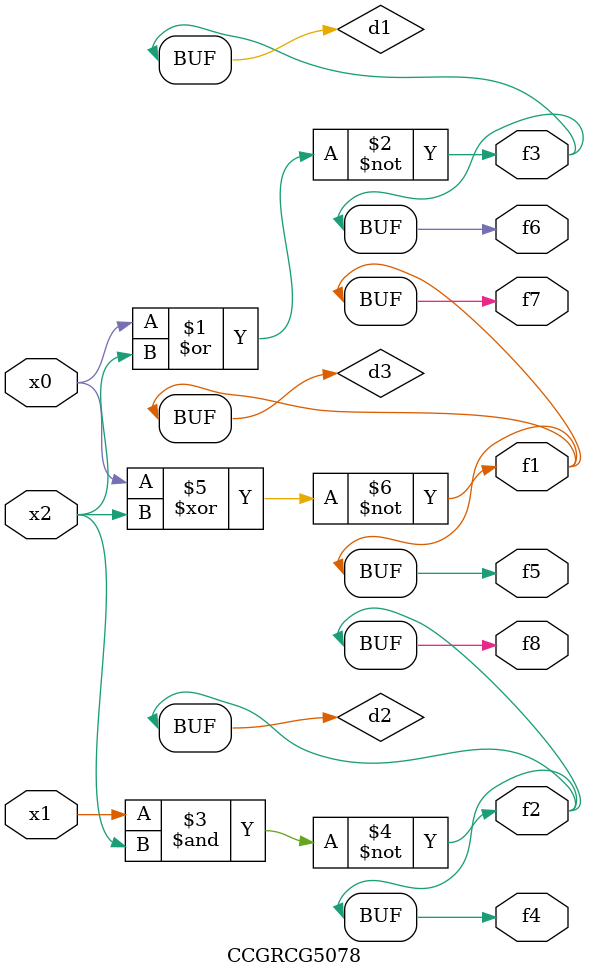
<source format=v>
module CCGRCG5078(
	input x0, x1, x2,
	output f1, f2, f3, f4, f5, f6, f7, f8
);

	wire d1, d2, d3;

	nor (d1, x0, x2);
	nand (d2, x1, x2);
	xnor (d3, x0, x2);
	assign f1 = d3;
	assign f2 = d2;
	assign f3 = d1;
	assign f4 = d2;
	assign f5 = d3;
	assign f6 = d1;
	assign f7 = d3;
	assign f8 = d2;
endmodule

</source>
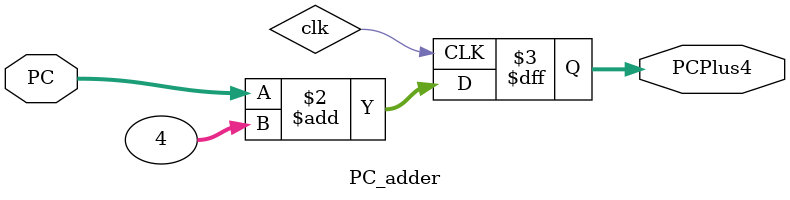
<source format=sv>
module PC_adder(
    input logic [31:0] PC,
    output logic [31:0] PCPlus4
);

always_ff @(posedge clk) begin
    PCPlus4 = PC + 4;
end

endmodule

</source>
•••••
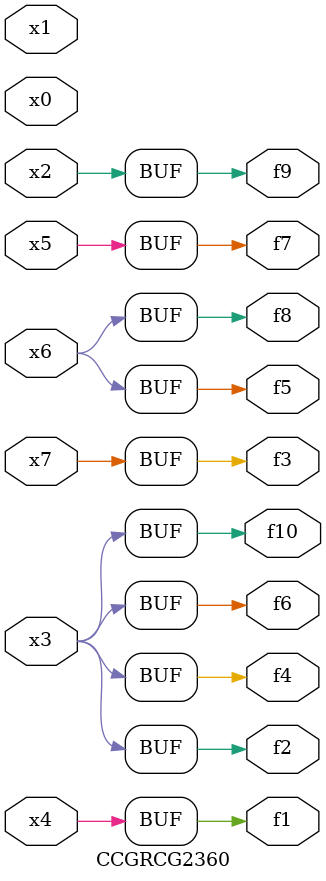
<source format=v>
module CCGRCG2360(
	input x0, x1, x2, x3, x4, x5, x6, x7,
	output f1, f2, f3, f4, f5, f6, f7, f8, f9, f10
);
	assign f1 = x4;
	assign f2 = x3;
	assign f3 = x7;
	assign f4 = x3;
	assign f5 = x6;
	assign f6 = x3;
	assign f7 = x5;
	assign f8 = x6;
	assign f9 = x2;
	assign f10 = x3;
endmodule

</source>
•••••
If a line above holds the string "output", return it as it stands.

* **Answer**
	output f1, f2, f3, f4, f5, f6, f7, f8
    output logic [31:0] PCPlus4
	output f1, f2, f3, f4, f5, f6, f7, f8, f9, f10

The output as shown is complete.